Post Michael Monroe in the Garage and I'm heading to BarBloc. This will be the third gig in the one night and I'm drunk.
I'm just getting that out there so people know the score.
In fact I was drunk an hour ago.
So more accurately I'm beyond drunk. Probably too drunk to contemplate another gig, but I'm greedy and want more. More drink, more music.
Some band is already playing when we arrive and it's confusing me because I was told it was Steven Milne and I was expecting one person, but maybe like Glasgow's Annie Stevenson, Steven Milne is a band.
Anyway he, or they, are all right.
Indie kid stuff and not something that I usually gravitate towards, but it's inoffensive enough, but that's like damning it with faint praise.
Who wants to be all right? Everyone should be aspiring to be much more.
Next is the much better Johnny Reb.
They've been building up a bit of a buzz. Especially as the managed to get Boz Boorer on board to record their album.
Someone mentioned that they are like a band paying homage to the postcard scene, and while I can get on board with that there's a lot more going on.
These are young guys who have years and years of different bands to soak up influences from and then they've tried to wrestle the sounds into something that they can call their own.

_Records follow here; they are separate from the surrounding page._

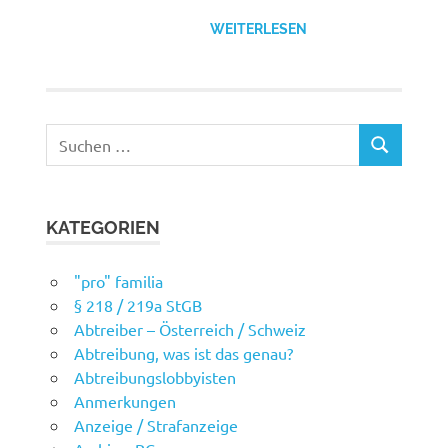
WEITERLESEN
Suchen
SUCHEN
nach:
KATEGORIEN
"pro" familia
§ 218 / 219a StGB
Abtreiber – Österreich / Schweiz
Abtreibung, was ist das genau?
Abtreibungslobbyisten
Anmerkungen
Anzeige / Strafanzeige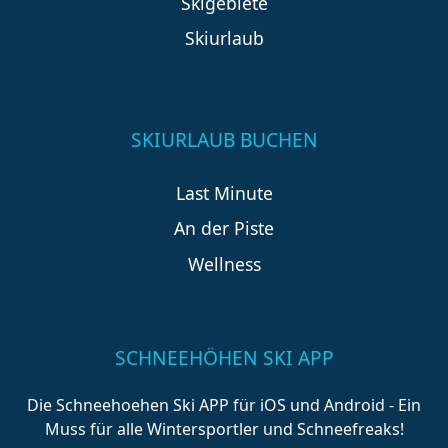
Skigebiete
Skiurlaub
SKIURLAUB BUCHEN
Last Minute
An der Piste
Wellness
SCHNEEHÖHEN SKI APP
Die Schneehoehen Ski APP für iOS und Android - Ein
Muss für alle Wintersportler und Schneefreaks!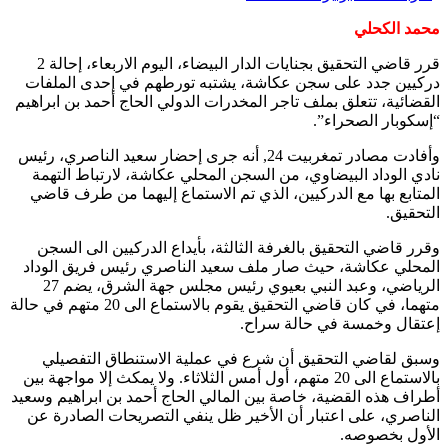
محمد الكحلي
قرر قاضي التحقيق بجنايات الدار البيضاء، اليوم الاربعاء، إحالة 2
دركيين جدد على سجن عكاشة، يشتبه تورطهم في إحدى الملفات
القضائية، تتعلق بملف تاجر المخدرات الدولي الحاج أحمد بن ابراهيم
“إسكوبار الصحراء”.
وأفادت مصادر تمغربيت 24, أنه جرى إحضار سعيد الناصري، رئيس
نادي الوداد البيضاوي، من السجن المحلي عكاشة، لارتباط التهمة
المتابع بها مع الدركيين، الذي تم الاستماع إليهما من طرف قاضي
التحقيق.
وقرر قاضي التحقيق بالغرفة الثالثة، بأيداع الدركيين الى السجن
المحلي عكاشة، حيث صار ملف سعيد الناصري رئيس فريق الوداد
الرياضي، وعبد النبي بعيوي رئيس مجلس جهة الشرق، يضم 27
متهما، في كان قاضي التحقيق يقوم بالاستماع الى 20 متهم في حالة
إعتقال وخمسة في حالة سراح.
وسبق لقاضي التحقيق أن شرع في عملية الاستنطاق التفصيلي
بالاستماع الى 20 متهم، أول أمس الثلاثاء. ولا يمكث إلا مواجهة بين
أطراف هذه القضية، خاصة بين المالي الحاج أحمد بن ابراهيم وسعيد
الناصري، على اعتبار أن الأخير ظل ينفي التصريحات الصادرة عن
الأول بخصوصه.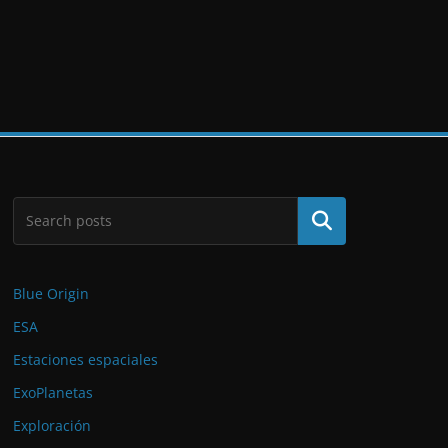
Buscar
Blue Origin
ESA
Estaciones espaciales
ExoPlanetas
Exploración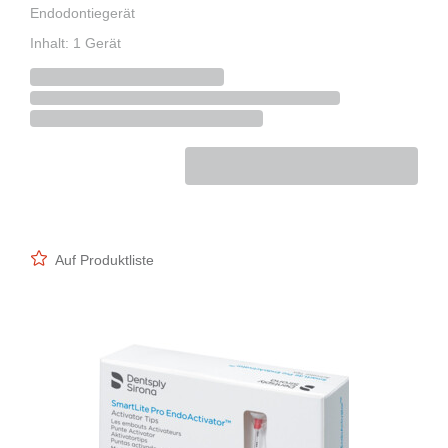
Endodontiegerät
Inhalt: 1 Gerät
Auf Produktliste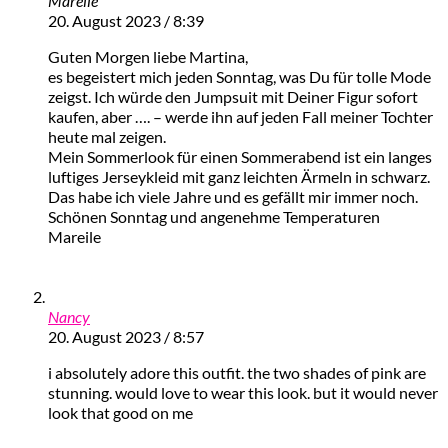
Mareile
20. August 2023 / 8:39
Guten Morgen liebe Martina,
es begeistert mich jeden Sonntag, was Du für tolle Mode
zeigst. Ich würde den Jumpsuit mit Deiner Figur sofort
kaufen, aber …. – werde ihn auf jeden Fall meiner Tochter
heute mal zeigen.
Mein Sommerlook für einen Sommerabend ist ein langes
luftiges Jerseykleid mit ganz leichten Ärmeln in schwarz.
Das habe ich viele Jahre und es gefällt mir immer noch.
Schönen Sonntag und angenehme Temperaturen
Mareile
Nancy
20. August 2023 / 8:57
i absolutely adore this outfit. the two shades of pink are
stunning. would love to wear this look. but it would never
look that good on me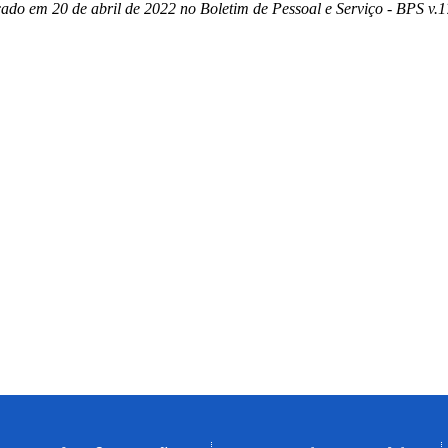
ado em 20 de abril de 2022 no Boletim de Pessoal e Serviço - BPS v.17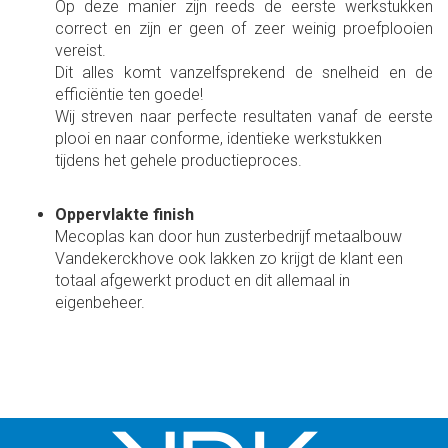
Op deze manier zijn reeds de eerste werkstukken
correct en zijn er geen of zeer weinig proefplooien
vereist.
Dit alles komt vanzelfsprekend de snelheid en de
efficiëntie ten goede!
Wij streven naar perfecte resultaten vanaf de eerste
plooi en naar conforme, identieke werkstukken
tijdens het gehele productieproces.
Oppervlakte finish
Mecoplas kan door hun zusterbedrijf metaalbouw
Vandekerckhove ook lakken zo krijgt de klant een
totaal afgewerkt product en dit allemaal in
eigenbeheer.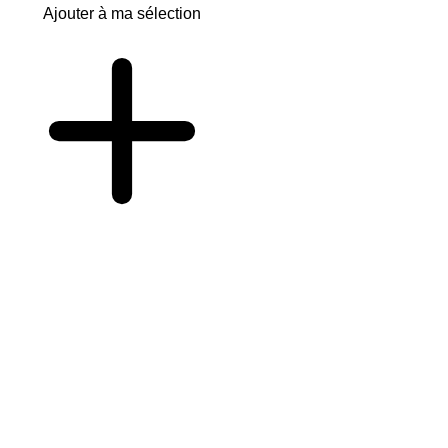
Ajouter à ma sélection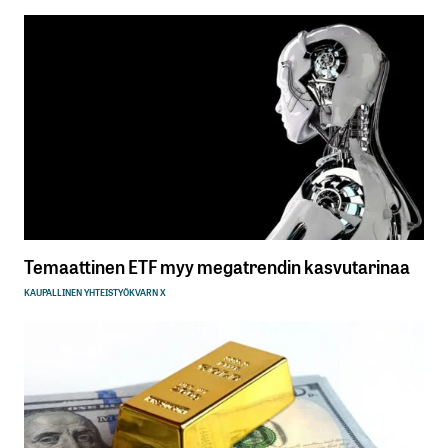
Temaattinen ETF myy megatrendin kasvutarinaa
KAUPALLINEN YHTEISTYÖ
KVARN X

To a certain extent they done it.
There's echoes of The Smiths, Joy Division, Orange Juice, The Libertines and so much more in what they do, but all the influences just flavour the music and fail to overpower what they are attempting to achieve.

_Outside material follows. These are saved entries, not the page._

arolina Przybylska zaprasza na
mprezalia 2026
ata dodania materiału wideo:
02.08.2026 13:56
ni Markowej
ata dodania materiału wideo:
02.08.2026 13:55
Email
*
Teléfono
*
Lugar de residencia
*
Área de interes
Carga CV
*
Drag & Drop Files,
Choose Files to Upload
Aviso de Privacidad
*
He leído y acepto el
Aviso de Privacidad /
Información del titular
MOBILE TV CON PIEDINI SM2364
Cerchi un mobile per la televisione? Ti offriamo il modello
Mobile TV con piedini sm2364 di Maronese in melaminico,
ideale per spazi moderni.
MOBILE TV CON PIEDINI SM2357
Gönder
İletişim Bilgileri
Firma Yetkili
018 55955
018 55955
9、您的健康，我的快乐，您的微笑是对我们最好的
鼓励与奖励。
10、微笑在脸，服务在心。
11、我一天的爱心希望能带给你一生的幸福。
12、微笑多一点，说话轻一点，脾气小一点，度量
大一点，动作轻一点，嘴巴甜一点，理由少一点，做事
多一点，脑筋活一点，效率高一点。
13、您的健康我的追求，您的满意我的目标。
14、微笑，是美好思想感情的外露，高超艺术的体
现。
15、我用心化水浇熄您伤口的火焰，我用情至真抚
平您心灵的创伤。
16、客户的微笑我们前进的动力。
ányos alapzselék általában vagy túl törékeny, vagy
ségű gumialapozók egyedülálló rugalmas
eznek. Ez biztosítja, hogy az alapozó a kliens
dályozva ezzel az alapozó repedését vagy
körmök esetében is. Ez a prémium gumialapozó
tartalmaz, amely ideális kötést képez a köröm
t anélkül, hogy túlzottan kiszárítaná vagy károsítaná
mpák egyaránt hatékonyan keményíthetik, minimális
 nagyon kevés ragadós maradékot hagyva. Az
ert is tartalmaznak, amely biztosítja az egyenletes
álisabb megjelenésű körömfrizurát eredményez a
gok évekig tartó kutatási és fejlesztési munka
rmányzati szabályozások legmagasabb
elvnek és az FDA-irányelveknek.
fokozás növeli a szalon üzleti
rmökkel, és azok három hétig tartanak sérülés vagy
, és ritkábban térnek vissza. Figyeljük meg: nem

I've mentioned this before about certain bands.
About the fine balance, the tightrope they walk, that allows them to either traverse their influences or stumble and fall into them.
Johnny Reb are a band I'm going to keep an eye on as they just might provide a few surprises in the coming year.

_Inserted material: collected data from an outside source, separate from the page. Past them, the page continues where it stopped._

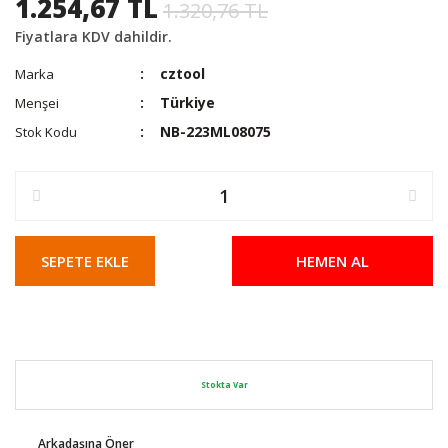
1.254,67 TL
1.320,76 TL
Fiyatlara KDV dahildir.
cztool
Marka
Türkiye
Menşei
NB-223ML08075
Stok Kodu
SEPETE EKLE
HEMEN AL
Stokta Var
Arkadaşına Öner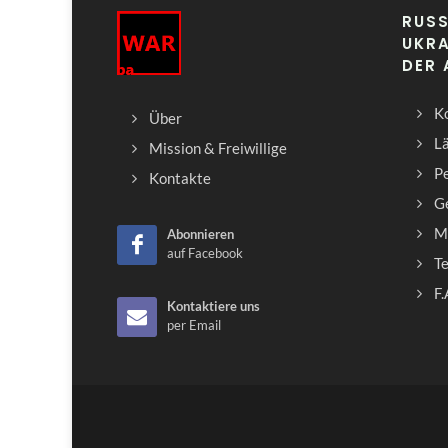
RUSS
UKRA
DER
Ko
Über
L
Mission & Freiwillige
Pe
Kontakte
G
M
Abonnieren
auf Facebook
T
F.
Kontaktiere uns
per Email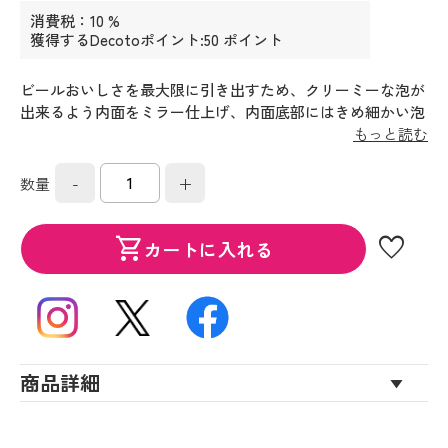
消費税：10 %
獲得するDecotoポイント:50 ポイント
ビールおいしさを最大限に引き出すため、クリーミーな泡が
出来るよう内面をミラー仕上げ、内面底部にはきめ細かい泡
が出来るようヘアライン加工が施されています。薄く削り込
もっと読む
み美しく磨き上げた飲み口は、心地よい口当たりで、すきっ
としたビールの美味しさをお楽しみいただけます。
-
+
数量
favorite
shopping_cart
カートに入れる
商品詳細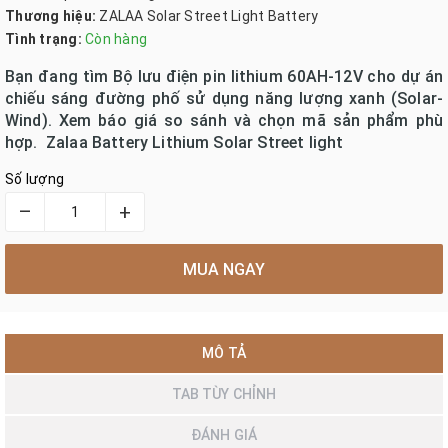
Thương hiệu:
ZALAA Solar Street Light Battery
Tình trạng:
Còn hàng
Bạn đang tìm Bộ lưu điện pin lithium 60AH-12V cho dự án
chiếu sáng đường phố sử dụng năng lượng xanh (Solar-
Wind). Xem báo giá so sánh và chọn mã sản phẩm phù
hợp. Zalaa Battery Lithium Solar Street light
Số lượng
–
+
MUA NGAY
MÔ TẢ
TAB TÙY CHỈNH
ĐÁNH GIÁ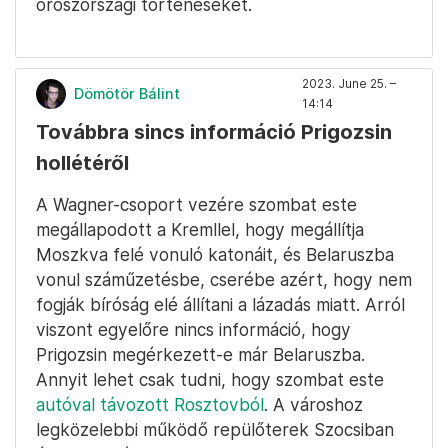
oroszországi történéseket.
2023. June 25. –
Dömötör Bálint
14:14
Továbbra sincs információ Prigozsin
hollétéről
A Wagner-csoport vezére szombat este
megállapodott a Kremllel, hogy megállítja
Moszkva felé vonuló katonáit, és Belaruszba
vonul száműzetésbe, cserébe azért, hogy nem
fogják bíróság elé állítani a lázadás miatt. Arról
viszont egyelőre nincs információ, hogy
Prigozsin megérkezett-e már Belaruszba.
Annyit lehet csak tudni, hogy szombat este
autóval távozott Rosztovból
. A városhoz
legközelebbi működő repülőterek Szocsiban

They were the first of the two bands that were were there to see, but the main players for us were Chris Devotion and the Expectations or CD/EX for short.
The opened up with a burst of Ramones-eque power chords and although the sound wasn't doing them many favours they managed to keep on top of it.
Second track in and I decided it was time for a drunken dance.
I managed to press gang Kel into being pulled about in something that may, or may not, have resembled actual dancing.
No one else was cool enough to join us.
The loose translation of that is no one else was up for making a fool of themselves at this point.
The band are furiously urgent in the deliver of their brand of rock and punk and they deserve to be playing in front of a more demonstratively appreciative audience.
That might sound like I'm highlighting a lack of response due to a possible disinterest, but that's not the case at all.
The problem seems to be in how people show their appreciation.
I don't mind clapping, whooping and a hollering or even bustin' a move as da kids would say.
Sadly most people seem to think that polite applause conveys enough appreciation.
Well I'll tell you that some of the best shows I've seen is when people let themselves go and the band feed off the excitement.
It becomes more of a symbiotic experience with band and audience feeding off of each other.
This is what I keep going and seeing bands to experience. That communal feeling of excitement.
So the deal in BarBloc was a lot of polite applause and smiling faces.
A real sense of enjoying the band, but a reluctance to let loose.
Now that's a shame as I want to see CD/EX riding a wave of excitement. They already push at it hard, but I think that with a crowd pushing them onwards they could really let rip and provide them with a gig that they could talk about for months to come.
It's all over too soon for me.
Kel is flagging and as she is driving I accept that we aren't going to hang around for Helsinki Seven.
Maybe someone else reading this can fill us in on how they went.
Excuse the shaky pictures. Blame the drink and the DT's.